*What you need to do*. Look through the entries for the string "CRISPR", and copy each line that holds it.

*Data listing*.
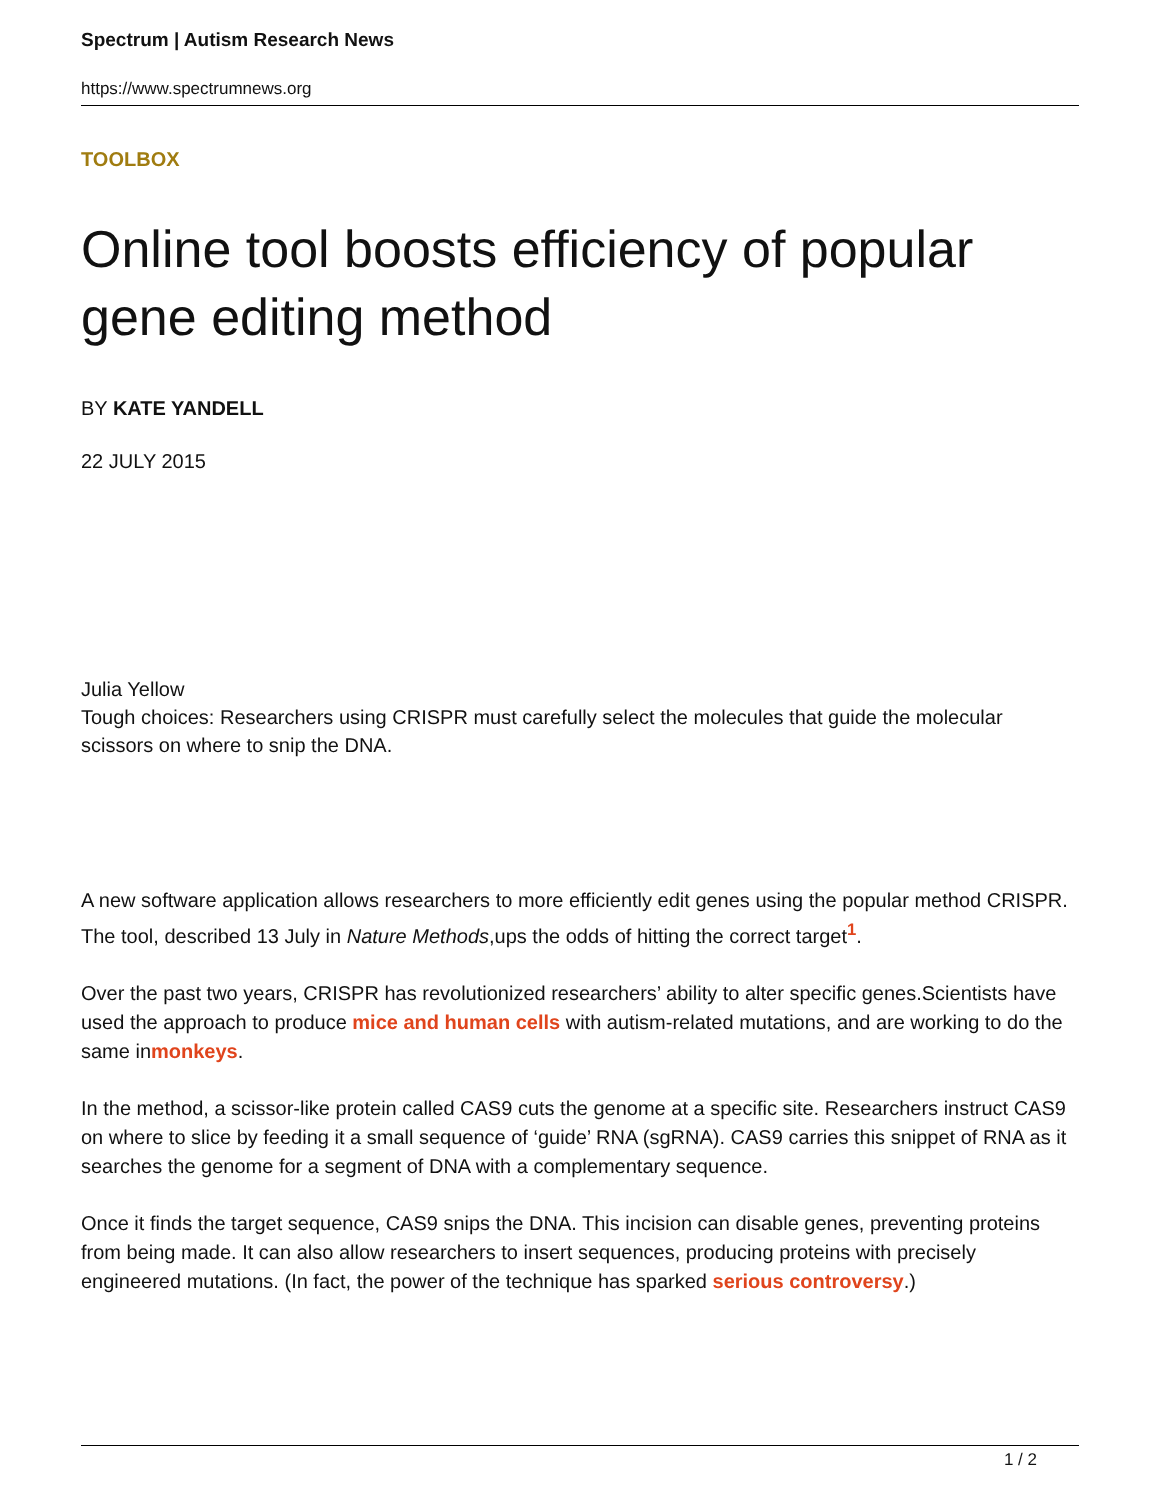Spectrum | Autism Research News
https://www.spectrumnews.org
TOOLBOX
Online tool boosts efficiency of popular gene editing method
BY KATE YANDELL
22 JULY 2015
Julia Yellow
Tough choices: Researchers using CRISPR must carefully select the molecules that guide the molecular scissors on where to snip the DNA.
A new software application allows researchers to more efficiently edit genes using the popular method CRISPR. The tool, described 13 July in Nature Methods,ups the odds of hitting the correct target<sup>1</sup>.
Over the past two years, CRISPR has revolutionized researchers’ ability to alter specific genes.Scientists have used the approach to produce mice and human cells with autism-related mutations, and are working to do the same inmonkeys.
In the method, a scissor-like protein called CAS9 cuts the genome at a specific site. Researchers instruct CAS9 on where to slice by feeding it a small sequence of ‘guide’ RNA (sgRNA). CAS9 carries this snippet of RNA as it searches the genome for a segment of DNA with a complementary sequence.
Once it finds the target sequence, CAS9 snips the DNA. This incision can disable genes, preventing proteins from being made. It can also allow researchers to insert sequences, producing proteins with precisely engineered mutations. (In fact, the power of the technique has sparked serious controversy.)
1 / 2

*Response*.
Tough choices: Researchers using CRISPR must carefully select the molecules that guide the molecular scissors on where to snip the DNA.
A new software application allows researchers to more efficiently edit genes using the popular method CRISPR. The tool, described 13 July in Nature Methods,ups the odds of hitting the correct target<sup>1</sup>.
Over the past two years, CRISPR has revolutionized researchers’ ability to alter specific genes.Scientists have used the approach to produce mice and human cells with autism-related mutations, and are working to do the same inmonkeys.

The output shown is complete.